-- YOUR GOAL --
Give again the entries below exactly, beginning at the first line and ending at the line with "right elbow: (131, 169)".

-- DATASET --
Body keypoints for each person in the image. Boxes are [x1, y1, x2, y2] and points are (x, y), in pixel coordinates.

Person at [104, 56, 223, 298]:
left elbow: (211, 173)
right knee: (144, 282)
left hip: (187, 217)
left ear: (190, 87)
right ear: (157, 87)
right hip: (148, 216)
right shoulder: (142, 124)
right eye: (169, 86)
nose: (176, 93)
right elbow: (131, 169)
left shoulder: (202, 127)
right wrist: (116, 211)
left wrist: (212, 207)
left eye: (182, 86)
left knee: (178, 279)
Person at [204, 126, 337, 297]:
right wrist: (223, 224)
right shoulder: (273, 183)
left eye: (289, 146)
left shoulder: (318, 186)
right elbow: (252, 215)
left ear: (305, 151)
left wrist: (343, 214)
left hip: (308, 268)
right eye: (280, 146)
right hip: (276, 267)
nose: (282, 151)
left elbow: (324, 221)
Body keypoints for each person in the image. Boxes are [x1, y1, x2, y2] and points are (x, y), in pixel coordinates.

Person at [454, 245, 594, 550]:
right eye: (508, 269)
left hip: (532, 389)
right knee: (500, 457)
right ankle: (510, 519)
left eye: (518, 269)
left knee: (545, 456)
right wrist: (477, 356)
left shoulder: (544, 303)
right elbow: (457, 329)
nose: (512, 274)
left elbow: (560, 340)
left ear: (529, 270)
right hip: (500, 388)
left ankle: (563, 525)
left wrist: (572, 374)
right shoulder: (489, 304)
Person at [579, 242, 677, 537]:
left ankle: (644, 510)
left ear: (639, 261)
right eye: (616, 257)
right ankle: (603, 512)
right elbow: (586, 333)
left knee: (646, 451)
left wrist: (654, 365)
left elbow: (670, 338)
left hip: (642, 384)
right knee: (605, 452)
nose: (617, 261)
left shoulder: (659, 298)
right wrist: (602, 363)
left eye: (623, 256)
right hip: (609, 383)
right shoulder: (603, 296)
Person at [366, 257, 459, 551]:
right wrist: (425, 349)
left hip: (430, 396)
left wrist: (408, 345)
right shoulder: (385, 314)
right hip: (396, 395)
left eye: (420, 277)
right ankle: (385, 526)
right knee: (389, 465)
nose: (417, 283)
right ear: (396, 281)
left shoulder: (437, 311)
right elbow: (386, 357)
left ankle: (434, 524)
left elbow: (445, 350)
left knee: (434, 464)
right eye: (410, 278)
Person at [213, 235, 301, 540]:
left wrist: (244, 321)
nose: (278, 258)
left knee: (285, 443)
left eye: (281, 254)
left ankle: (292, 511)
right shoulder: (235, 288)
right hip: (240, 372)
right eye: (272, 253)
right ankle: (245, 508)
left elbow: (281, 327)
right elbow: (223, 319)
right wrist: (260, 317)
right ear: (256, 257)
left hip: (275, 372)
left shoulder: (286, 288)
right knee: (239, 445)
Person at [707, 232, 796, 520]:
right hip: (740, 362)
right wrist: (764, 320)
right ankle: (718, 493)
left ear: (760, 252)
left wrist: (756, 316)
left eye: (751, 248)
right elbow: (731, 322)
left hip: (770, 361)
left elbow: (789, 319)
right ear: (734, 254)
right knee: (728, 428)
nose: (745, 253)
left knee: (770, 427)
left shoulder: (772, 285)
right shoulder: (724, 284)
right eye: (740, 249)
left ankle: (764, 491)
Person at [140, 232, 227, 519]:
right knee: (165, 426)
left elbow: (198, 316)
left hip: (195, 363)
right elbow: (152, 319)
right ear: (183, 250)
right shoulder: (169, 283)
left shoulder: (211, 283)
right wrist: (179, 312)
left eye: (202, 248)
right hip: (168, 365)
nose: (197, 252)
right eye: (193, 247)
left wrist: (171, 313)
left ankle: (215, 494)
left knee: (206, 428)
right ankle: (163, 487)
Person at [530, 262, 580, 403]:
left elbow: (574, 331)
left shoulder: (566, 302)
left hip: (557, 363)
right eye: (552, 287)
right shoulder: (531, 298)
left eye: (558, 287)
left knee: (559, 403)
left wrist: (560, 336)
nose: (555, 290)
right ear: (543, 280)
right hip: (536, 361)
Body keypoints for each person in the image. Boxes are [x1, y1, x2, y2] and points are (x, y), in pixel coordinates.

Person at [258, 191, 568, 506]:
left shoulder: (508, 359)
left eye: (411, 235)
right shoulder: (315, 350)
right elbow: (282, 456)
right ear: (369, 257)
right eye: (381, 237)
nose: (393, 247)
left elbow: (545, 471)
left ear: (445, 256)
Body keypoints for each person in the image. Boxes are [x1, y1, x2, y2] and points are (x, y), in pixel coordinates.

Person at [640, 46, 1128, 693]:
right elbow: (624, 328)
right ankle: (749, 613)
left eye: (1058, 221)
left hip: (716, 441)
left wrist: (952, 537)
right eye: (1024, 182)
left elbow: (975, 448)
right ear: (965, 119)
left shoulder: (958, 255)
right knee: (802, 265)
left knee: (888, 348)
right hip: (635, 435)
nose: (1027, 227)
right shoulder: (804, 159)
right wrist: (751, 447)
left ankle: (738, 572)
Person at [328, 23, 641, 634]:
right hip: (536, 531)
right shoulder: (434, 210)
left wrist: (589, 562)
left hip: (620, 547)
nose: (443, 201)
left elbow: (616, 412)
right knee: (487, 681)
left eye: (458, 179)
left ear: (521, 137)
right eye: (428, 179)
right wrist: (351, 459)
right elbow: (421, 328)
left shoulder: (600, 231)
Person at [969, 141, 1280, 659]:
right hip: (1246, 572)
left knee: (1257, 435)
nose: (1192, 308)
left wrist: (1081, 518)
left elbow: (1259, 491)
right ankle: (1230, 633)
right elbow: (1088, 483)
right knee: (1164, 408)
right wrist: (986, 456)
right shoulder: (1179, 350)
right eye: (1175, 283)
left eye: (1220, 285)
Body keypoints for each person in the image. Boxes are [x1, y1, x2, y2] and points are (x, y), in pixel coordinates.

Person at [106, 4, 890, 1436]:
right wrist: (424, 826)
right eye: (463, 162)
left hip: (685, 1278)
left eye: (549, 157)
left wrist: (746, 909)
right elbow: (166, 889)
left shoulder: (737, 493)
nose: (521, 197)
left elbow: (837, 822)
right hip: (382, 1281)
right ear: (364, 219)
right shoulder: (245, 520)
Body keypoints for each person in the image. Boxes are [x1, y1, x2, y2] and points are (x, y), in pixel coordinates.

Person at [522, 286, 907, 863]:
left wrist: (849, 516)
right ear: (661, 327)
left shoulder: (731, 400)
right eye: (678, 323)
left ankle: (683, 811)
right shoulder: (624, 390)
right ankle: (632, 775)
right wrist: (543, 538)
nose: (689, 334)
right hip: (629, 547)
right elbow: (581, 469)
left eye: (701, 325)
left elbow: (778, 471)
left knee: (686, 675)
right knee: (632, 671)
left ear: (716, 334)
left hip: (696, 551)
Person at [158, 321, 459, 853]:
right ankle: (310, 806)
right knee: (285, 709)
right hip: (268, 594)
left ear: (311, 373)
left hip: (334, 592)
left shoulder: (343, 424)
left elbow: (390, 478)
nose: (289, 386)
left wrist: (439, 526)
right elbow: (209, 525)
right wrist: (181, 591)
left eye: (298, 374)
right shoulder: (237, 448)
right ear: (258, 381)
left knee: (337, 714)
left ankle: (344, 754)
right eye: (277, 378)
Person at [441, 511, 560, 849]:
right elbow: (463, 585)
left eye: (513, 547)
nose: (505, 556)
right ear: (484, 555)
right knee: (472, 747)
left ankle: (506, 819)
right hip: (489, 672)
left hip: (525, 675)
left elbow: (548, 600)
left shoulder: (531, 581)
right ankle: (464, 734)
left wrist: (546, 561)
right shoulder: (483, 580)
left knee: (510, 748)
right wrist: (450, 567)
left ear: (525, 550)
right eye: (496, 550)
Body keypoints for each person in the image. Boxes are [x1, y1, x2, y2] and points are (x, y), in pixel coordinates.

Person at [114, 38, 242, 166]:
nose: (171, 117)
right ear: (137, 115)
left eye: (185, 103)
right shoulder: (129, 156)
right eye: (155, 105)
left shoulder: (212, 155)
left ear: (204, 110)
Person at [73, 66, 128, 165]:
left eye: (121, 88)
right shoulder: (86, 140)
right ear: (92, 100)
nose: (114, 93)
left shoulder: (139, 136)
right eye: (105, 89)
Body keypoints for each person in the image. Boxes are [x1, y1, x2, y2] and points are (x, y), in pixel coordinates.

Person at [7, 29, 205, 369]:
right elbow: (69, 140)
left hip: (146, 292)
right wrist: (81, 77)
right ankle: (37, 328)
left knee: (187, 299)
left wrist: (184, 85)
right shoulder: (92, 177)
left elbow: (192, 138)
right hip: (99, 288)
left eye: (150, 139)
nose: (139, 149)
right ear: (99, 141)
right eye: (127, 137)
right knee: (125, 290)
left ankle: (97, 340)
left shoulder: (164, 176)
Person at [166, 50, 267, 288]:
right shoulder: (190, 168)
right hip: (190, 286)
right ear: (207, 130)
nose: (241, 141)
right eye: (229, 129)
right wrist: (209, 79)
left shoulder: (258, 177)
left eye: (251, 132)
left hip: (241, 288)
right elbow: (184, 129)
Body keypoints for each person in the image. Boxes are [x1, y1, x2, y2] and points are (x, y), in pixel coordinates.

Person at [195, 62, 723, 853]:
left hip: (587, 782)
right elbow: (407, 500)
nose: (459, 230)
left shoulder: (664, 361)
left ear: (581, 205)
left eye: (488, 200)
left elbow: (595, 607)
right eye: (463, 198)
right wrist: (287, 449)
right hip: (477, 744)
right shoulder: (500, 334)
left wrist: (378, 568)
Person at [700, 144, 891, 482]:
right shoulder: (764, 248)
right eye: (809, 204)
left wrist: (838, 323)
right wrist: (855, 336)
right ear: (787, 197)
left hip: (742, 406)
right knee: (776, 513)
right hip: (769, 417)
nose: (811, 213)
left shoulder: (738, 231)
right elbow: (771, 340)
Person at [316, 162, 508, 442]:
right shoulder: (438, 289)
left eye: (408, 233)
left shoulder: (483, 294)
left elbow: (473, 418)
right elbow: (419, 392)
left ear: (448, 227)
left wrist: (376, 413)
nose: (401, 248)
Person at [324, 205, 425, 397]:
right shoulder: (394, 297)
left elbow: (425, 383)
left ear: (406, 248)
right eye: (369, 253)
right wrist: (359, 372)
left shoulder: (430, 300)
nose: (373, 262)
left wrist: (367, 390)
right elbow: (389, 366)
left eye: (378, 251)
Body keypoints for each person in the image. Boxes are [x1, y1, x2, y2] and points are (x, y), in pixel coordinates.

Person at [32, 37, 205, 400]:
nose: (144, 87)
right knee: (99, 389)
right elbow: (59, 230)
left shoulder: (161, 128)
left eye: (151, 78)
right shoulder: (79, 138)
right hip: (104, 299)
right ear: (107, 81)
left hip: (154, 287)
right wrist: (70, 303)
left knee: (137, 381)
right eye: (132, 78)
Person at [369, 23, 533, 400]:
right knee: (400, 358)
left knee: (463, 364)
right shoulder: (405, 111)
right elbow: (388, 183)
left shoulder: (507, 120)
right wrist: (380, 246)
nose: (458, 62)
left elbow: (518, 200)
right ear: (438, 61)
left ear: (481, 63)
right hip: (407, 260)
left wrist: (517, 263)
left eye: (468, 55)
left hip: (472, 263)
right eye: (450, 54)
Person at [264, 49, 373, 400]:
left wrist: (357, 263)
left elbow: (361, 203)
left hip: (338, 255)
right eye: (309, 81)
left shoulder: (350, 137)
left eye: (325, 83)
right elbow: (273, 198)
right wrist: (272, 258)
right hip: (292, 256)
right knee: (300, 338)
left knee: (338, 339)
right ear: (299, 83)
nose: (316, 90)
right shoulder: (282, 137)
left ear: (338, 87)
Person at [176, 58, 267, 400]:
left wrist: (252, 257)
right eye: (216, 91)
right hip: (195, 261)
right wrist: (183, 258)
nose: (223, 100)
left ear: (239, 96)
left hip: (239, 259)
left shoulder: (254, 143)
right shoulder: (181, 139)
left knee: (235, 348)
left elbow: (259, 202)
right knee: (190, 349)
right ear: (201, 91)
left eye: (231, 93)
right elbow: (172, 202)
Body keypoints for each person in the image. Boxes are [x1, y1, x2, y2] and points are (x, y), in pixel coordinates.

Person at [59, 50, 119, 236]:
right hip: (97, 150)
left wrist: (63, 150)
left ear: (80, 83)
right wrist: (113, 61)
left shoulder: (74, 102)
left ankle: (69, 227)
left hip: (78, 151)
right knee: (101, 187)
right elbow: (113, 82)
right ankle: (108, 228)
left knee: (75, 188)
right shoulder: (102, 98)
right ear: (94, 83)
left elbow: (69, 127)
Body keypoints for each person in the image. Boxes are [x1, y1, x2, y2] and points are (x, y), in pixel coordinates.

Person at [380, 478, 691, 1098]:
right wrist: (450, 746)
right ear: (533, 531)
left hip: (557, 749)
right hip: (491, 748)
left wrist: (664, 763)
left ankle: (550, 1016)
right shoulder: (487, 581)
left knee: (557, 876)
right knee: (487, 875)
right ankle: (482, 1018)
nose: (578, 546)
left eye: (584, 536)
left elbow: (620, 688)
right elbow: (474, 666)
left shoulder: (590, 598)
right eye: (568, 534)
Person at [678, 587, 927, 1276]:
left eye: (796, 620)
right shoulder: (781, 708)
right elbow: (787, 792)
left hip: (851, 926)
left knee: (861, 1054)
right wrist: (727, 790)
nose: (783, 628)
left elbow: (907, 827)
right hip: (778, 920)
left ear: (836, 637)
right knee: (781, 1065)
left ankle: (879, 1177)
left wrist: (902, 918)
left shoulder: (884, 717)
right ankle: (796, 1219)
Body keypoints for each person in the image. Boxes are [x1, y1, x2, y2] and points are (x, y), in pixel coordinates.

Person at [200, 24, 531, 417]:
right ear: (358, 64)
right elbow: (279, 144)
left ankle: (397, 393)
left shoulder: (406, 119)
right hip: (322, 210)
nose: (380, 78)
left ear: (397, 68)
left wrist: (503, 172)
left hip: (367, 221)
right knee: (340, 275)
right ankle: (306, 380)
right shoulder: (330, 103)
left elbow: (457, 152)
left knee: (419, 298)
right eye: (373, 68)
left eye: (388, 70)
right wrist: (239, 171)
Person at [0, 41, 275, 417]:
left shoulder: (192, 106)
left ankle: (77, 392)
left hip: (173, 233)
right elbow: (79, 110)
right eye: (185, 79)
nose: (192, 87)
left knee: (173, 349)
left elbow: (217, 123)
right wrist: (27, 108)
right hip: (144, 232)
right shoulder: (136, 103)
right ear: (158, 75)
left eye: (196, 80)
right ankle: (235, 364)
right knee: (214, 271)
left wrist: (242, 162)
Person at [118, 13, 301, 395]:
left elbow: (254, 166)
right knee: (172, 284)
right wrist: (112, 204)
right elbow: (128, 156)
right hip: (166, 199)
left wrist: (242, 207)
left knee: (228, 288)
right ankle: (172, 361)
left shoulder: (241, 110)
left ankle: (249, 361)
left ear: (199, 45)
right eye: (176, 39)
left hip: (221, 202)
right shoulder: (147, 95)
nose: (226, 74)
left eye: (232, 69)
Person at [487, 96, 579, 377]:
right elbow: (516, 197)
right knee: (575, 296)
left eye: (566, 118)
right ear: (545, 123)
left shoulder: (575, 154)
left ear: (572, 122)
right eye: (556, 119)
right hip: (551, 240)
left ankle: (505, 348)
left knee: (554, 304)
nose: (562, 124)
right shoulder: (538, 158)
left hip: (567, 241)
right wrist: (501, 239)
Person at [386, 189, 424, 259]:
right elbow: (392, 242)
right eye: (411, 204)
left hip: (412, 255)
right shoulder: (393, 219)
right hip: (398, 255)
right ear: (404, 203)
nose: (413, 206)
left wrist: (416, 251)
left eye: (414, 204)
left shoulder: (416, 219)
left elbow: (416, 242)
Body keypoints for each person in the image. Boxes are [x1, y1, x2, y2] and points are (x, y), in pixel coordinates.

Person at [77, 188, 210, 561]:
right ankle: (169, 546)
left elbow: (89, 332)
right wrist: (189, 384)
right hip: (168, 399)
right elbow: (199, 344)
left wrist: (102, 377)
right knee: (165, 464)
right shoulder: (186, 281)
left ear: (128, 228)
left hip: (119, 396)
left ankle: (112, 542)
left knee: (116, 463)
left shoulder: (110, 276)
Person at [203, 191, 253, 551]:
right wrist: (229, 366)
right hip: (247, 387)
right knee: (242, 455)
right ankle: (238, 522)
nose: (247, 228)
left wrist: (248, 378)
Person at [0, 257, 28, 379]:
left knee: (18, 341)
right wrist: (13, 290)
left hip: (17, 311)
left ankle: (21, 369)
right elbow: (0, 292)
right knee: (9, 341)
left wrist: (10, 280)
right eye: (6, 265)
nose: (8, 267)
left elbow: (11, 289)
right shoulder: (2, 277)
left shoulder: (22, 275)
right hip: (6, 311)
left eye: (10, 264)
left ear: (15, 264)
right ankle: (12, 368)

-- SOLVED EXERCISE --
Body keypoints for each person in the image. Boxes are [x1, y1, x2, y2] and points are (x, y), in pixel coordinates.

Person at [104, 56, 223, 298]:
left elbow: (211, 173)
right knee: (144, 282)
left hip: (187, 217)
left ear: (190, 87)
right ear: (157, 87)
right hip: (148, 216)
right shoulder: (142, 124)
right eye: (169, 86)
nose: (176, 93)
right elbow: (131, 169)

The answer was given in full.